**WORK INSTRUCTION A:**
Answer these questions using the text on inlining target_clones functions, one line for each answer, marked (i), (ii), (iii):
(i) According to the text, how is the function called when the callee has a target ISA extension that the caller's ISA lacks?
(ii) How many files does the patch change, and with how many insertions and deletions?
(iii) What does the comment removed from gcc/ada/gcc-interface/utils.cc say?
**WORK INSTRUCTION B:**
In the text on inlining target_clones functions, shorten the paragraph beginning "I think the best case" while keeping its main points.
**WORK INSTRUCTION C:**
Write the next part of the text on inlining target_clones functions, starting right after its last line.

==== GIVEN TEXT ====

I think the best case might be allowing inline when the top priority
callee function has a subset of the caller's ISA. When the callee
has some target ISA extension that does not exist in the caller's,
we call the function through PLT. However, this solution also needs
to allow the target_clones callee to be able to inline.

> If
> we can remove the indirection, then the individual function versions might then
> become inlinable, but we don't have these individual versions available until
> after the target clones pass.
> 
>>> 
>>> Signed-off-by: Yangyu Chen <chenyangyu@isrc.iscas.ac.cn>
>>> ---
>>> gcc/ada/gcc-interface/utils.cc | 5 +----
>>> gcc/c-family/c-attribs.cc      | 3 ---
>>> gcc/d/d-attribs.cc             | 5 -----
>>> 3 files changed, 1 insertion(+), 12 deletions(-)
>>> 
>>> diff --git a/gcc/ada/gcc-interface/utils.cc b/gcc/ada/gcc-interface/utils.cc
>>> index 60f36b1e50d..d010b684177 100644
>>> --- a/gcc/ada/gcc-interface/utils.cc
>>> +++ b/gcc/ada/gcc-interface/utils.cc
>>> @@ -7299,10 +7299,7 @@ handle_target_clones_attribute (tree *node, tree name, tree ARG_UNUSED (args),
>>>   int ARG_UNUSED (flags), bool *no_add_attrs)
>>> {
>>>   /* Ensure we have a function type.  */
>>> -  if (TREE_CODE (*node) == FUNCTION_DECL)
>>> -    /* Do not inline functions with multiple clone targets.  */
>>> -    DECL_UNINLINABLE (*node) = 1;
>>> -  else
>>> +  if (TREE_CODE (*node) != FUNCTION_DECL)

==== GIVEN INFORMATION ====

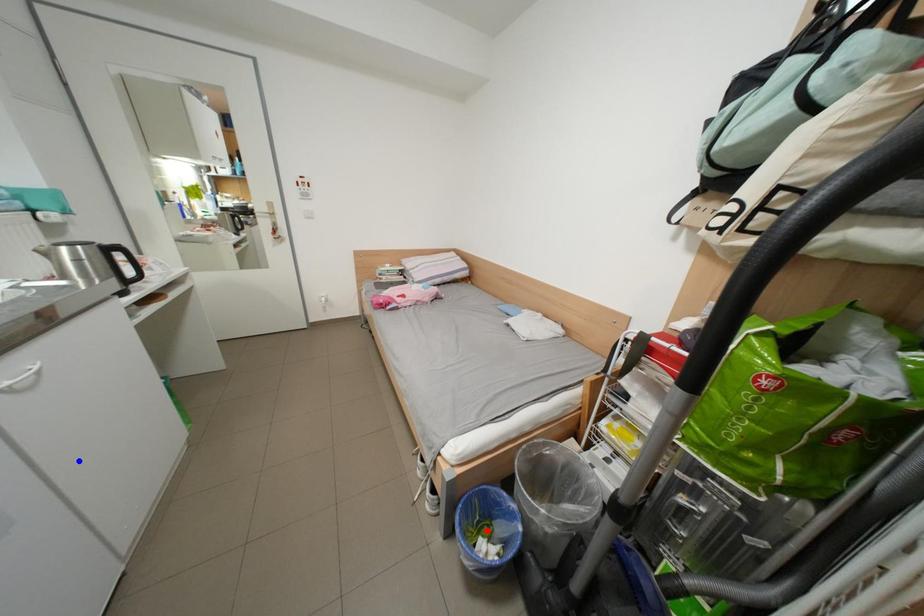
Question: Two points are marked on the image. Which point is closer to the camera?

Choices:
 (A) Blue point is closer.
 (B) Red point is closer.

Answer: (A)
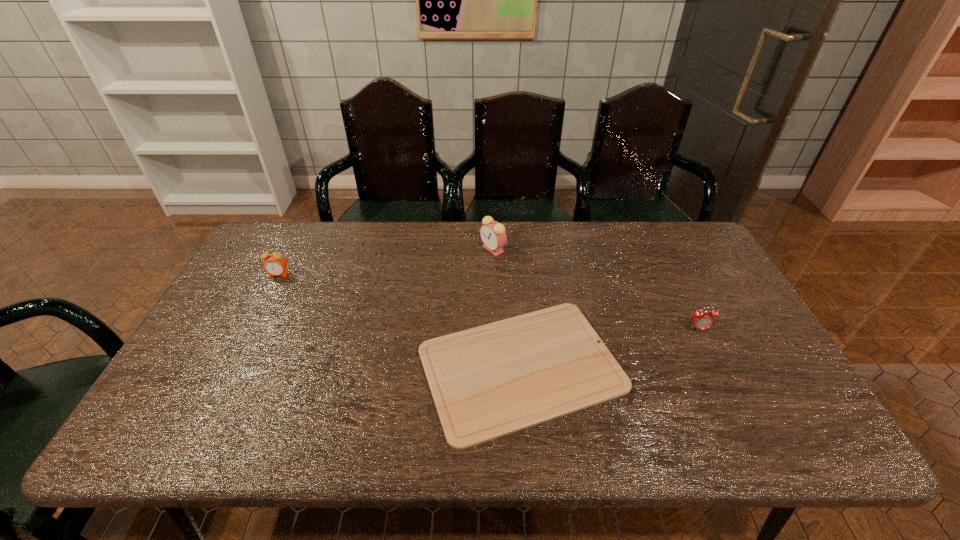
Identify the location of free space that is in between the farthest object and the rightmost object. (596, 289).

This screenshot has height=540, width=960. I want to click on vacant space that's between the shortest object and the farthest object, so click(507, 308).

I want to click on object that stands as the second closest to the nearest alarm clock, so click(x=493, y=235).

Identify which object is located as the third nearest to the chopping board. Please provide its 2D coordinates. Your answer should be formatted as a tuple, i.e. [(x, y)], where the tuple contains the x and y coordinates of a point satisfying the conditions above.

[(275, 264)]

You are a GUI agent. You are given a task and a screenshot of the screen. Output one action in this format:
    pyautogui.click(x=<x>, y=<y>)
    Task: Click on the alarm clock that is the second closest to the nearest alarm clock
    
    Given the screenshot: What is the action you would take?
    pyautogui.click(x=275, y=264)

Identify which alarm clock is located as the second nearest to the second alarm clock from right to left. Please provide its 2D coordinates. Your answer should be formatted as a tuple, i.e. [(x, y)], where the tuple contains the x and y coordinates of a point satisfying the conditions above.

[(275, 264)]

This screenshot has width=960, height=540. I want to click on free space that satisfies the following two spatial constraints: 1. on the face of the farthest alarm clock; 2. on the face of the second farthest object, so [493, 275].

Image resolution: width=960 pixels, height=540 pixels. In order to click on free region that satisfies the following two spatial constraints: 1. on the face of the shortest object; 2. on the right side of the farthest alarm clock in this screenshot , I will do `click(497, 368)`.

Locate an element on the screen. The width and height of the screenshot is (960, 540). free spot that satisfies the following two spatial constraints: 1. on the face of the farthest object; 2. on the face of the leftmost alarm clock is located at coordinates (493, 275).

The image size is (960, 540). In order to click on vacant space that satisfies the following two spatial constraints: 1. on the back side of the chopping board; 2. on the face of the farthest alarm clock in this screenshot , I will do `click(511, 249)`.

====

**EXERCISE RESULT A:**
(i) It is called through PLT.
(ii) The patch changes 3 files, with 1 insertion and 12 deletions.
(iii) The comment says "Do not inline functions with multiple clone targets."

**EXERCISE RESULT B:**
Inlining should be allowed when the top-priority callee has a subset of the caller's ISA. If the callee has a target ISA extension that the caller lacks, the function is called through PLT. This solution also requires that the target_clones callee be allowed to inline.

**EXERCISE RESULT C:**
>>>     {
>>>       warning (OPT_Wattributes, "%qE attribute ignored", name);
>>>       *no_add_attrs = true;
>>> diff --git a/gcc/c-family/c-attribs.cc b/gcc/c-family/c-attribs.cc
>>> index 4dd2eecbea5..f8759bb1908 100644
>>> --- a/gcc/c-family/c-attribs.cc
>>> +++ b/gcc/c-family/c-attribs.cc
>>> @@ -6105,9 +6105,6 @@ handle_target_clones_attribute (tree *node, tree name, tree ARG_UNUSED (args),
>>>    "single %<target_clones%> attribute is ignored");
>>>   *no_add_attrs = true;
>>> }
>>> -      else
>>> -      /* Do not inline functions with multiple clone targets.  */
>>> - DECL_UNINLINABLE (*node) = 1;
>>>     }
>>>   else
>>>     {
>>> diff --git a/gcc/d/d-attribs.cc b/gcc/d/d-attribs.cc
>>> index 0f7ca10e017..9f67415adb1 100644
>>> --- a/gcc/d/d-attribs.cc
>>> +++ b/gcc/d/d-attribs.cc
>>> @@ -788,11 +788,6 @@ d_handle_target_clones_attribute (tree *node, tree name, tree, int,
>>>       warning (OPT_Wattributes, "%qE attribute ignored", name);
>>>       *no_add_attrs = true;
>>>     }
>>> -  else
>>> -    {
>>> -      /* Do not inline functions with multiple clone targets.  */
>>> -      DECL_UNINLINABLE (*node) = 1;
>>> -    }
>>> 
>>>   return NULL_TREE;
>>> }
Andrew Carlotti Sept. 18, 2024, 6:40 p.m. UTC | #5
On Thu, Sep 19, 2024 at 01:01:39AM +0800, Yangyu Chen wrote:
> 
> 
> > On Sep 18, 2024, at 23:36, Andrew Carlotti <andrew.carlotti@arm.com> wrote:
> > 
> > On Wed, Sep 18, 2024 at 09:46:15AM +0100, Richard Sandiford wrote:
> >> Yangyu Chen <chenyangyu@isrc.iscas.ac.cn> writes:
> >>> I recently found that target_clones functions cannot inline even when
> >>> the caller has exactly the same target. However, if we only use target
> >>> attributes in C++ and let the compiler generate IFUNC for us, the
> >>> functions with the same target will be inlined.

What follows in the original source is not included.